- _WRITTEN REQUEST_: In the rows below, please relabel every "phylum" as "division" and keep everything else unchanged. Leave the pictures out of your answer.
═══
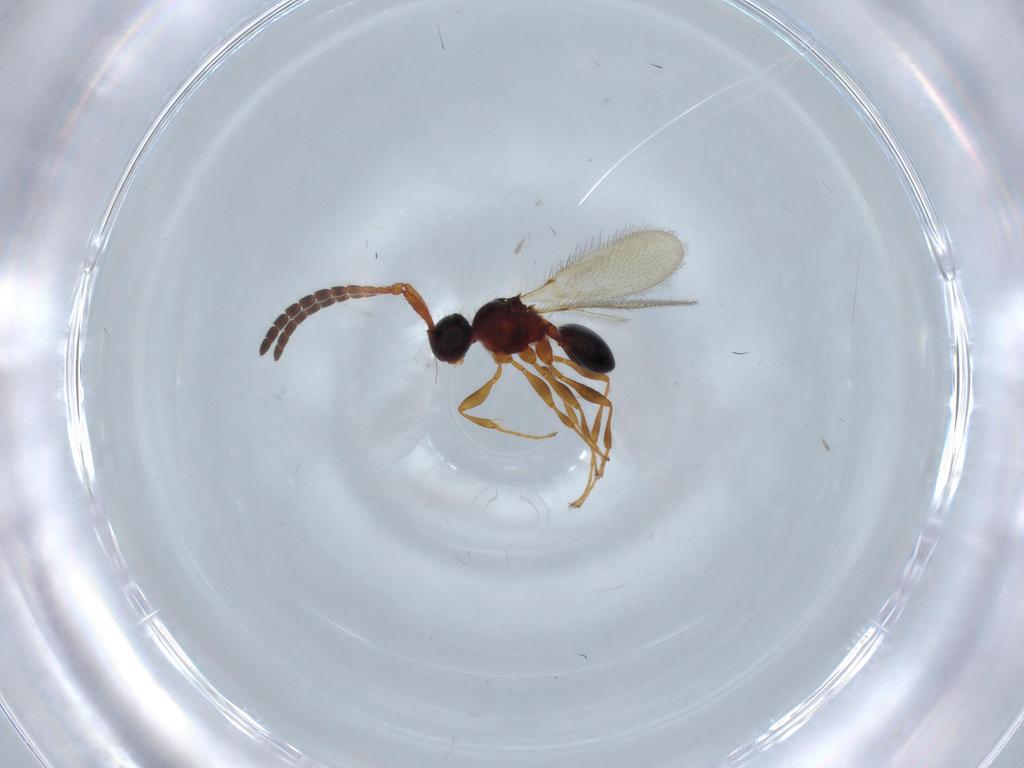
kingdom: Animalia
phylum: Arthropoda
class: Insecta
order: Hymenoptera
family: Diapriidae
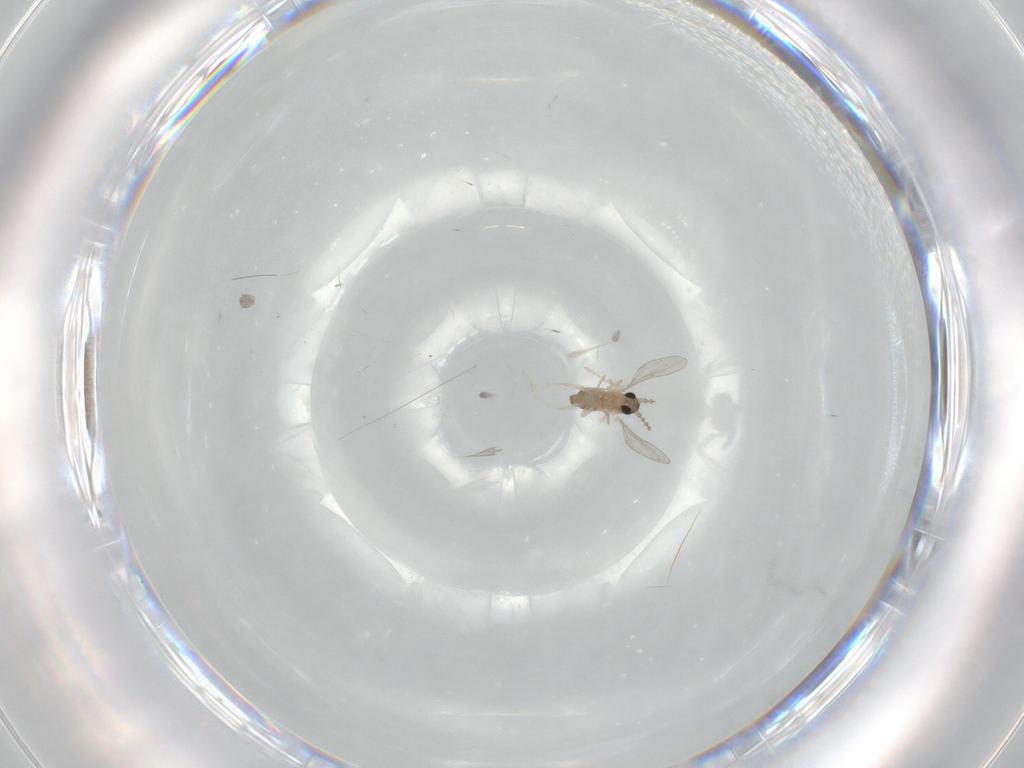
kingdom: Animalia
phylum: Arthropoda
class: Insecta
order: Diptera
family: Cecidomyiidae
═══
- _WORKED SOLUTION_:
kingdom: Animalia
division: Arthropoda
class: Insecta
order: Hymenoptera
family: Diapriidae
kingdom: Animalia
division: Arthropoda
class: Insecta
order: Diptera
family: Cecidomyiidae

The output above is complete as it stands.